Despite this traumatic experience, I persisted. After all, the first time at anything rarely goes well. It was just jitters.
But it wasn’t. Each subsequent donation, I left feeling like a voodoo doll: poked and prodded thoroughly for someone else’s pleasure (or torment). Finally, by the time I turned twenty, I stopped donating blood. It had grown too torturous to endure.
I don’t do enough to help.
Deep down inside, I worry that I am not a good person. That my feeble attempts at contributing to society prove that I am really just a self-absorbed douche. That while I have good intentions, they don’t mean much in the grand scheme.
I don’t know how blood got on my mind again, but one day, I opened the Red Cross’s website in my browser, set up an account, and selected an appointment at a location just down the street from where I work. And then I had to reschedule it because one of my kids was sick and I was afraid she’d be sent home from school. And when the rescheduled day finally arrived, I showed up early and logged myself in on the computer–a step that wasn’t part of the process 18 years ago–and found that I had to take a number, even though I had an appointment.
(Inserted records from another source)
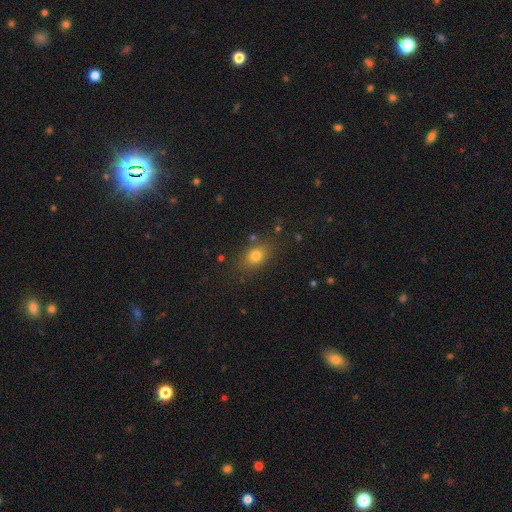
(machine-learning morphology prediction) Smooth or featured?
  - smooth: 77% *
  - star or artifact: 13%
  - featured or disk: 10%
How rounded?
  - in between: 66% *
  - round: 32%
  - cigar-shaped: 2%
Merging?
  - none: 80% *
  - minor disturbance: 13%
  - major disturbance: 4%
  - merger: 3%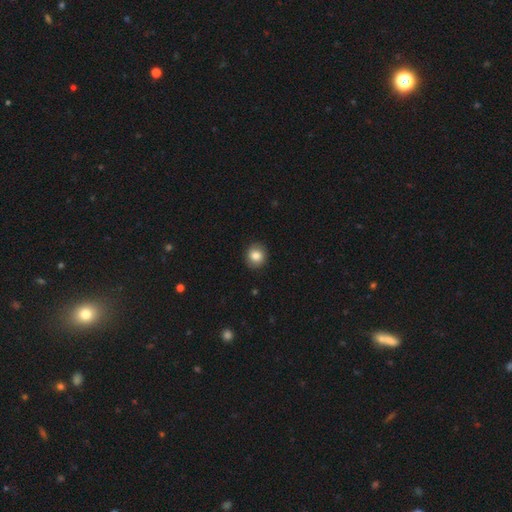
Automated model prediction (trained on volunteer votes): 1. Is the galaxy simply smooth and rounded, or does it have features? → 84% smooth, 9% star or artifact, 7% featured or disk.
No, it wasn’t the greatly-revolutionized experience I envisioned. The long wait was not eliminated by technology. And now, there’s an iron test that precedes the full blood draw–my poor fingertip! But the young woman who guided me through it all was entertaining. We bonded over our unnaturally colored hair–hers a combination of black and blue (ha, ha), mine a fading lavender. She insisted that I had to laugh at her jokes, since she was about to jam a needle in my arm. And I finally confessed to her my rocky past with the Red Cross…and was assured that not only are my veins beautiful, but that the people who pin cushioned me before clearly had no clue what they were doing. In went the needle on the first try. And I filled that bag in record time. Yay, me!
I’m so good at bleeding that she had to try twice to get the flow to stop before I was bandaged up.
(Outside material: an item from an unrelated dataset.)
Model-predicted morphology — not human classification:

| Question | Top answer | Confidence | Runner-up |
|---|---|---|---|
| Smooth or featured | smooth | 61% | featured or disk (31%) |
Then an extra bit of pressure tape was added, for good measure. I guess this is what happens when I’m actually hydrated.
I signed up for another donation in June. It was uncomfortable and inconvenient, yes. I still hate needles and the sight of blood. And who knows how many people got a peek up my dress while I was splayed out on the table. But it’s something I can do that absolutely will help someone. Up to 3 someones, actually. And it doesn’t require me to do anything crazy, like talk to a lot of strangers. I may not do many things well, but I sure can bleed. Why not do it for a cause?
Did you know that every 2 seconds someone in the U.S. needs blood?¹ Interested in donating blood, too? Log onto the Red Cross’s website and search for a blood drive near you!
¹Source: https://www.redcrossblood.org/learn-about-blood/blood-facts-and-statistics
I love that Fred Rogers quote! Good for you! I’ve only donated hair before, but donating blood is on my bucket list. I am probably the most squeamish person ever, but one of these days (at least now I can drive myself to blood tests – I used to pass out before)!
I hate having blood taken and am definitely squeamish! But it’s for a good cause, right? You can do it!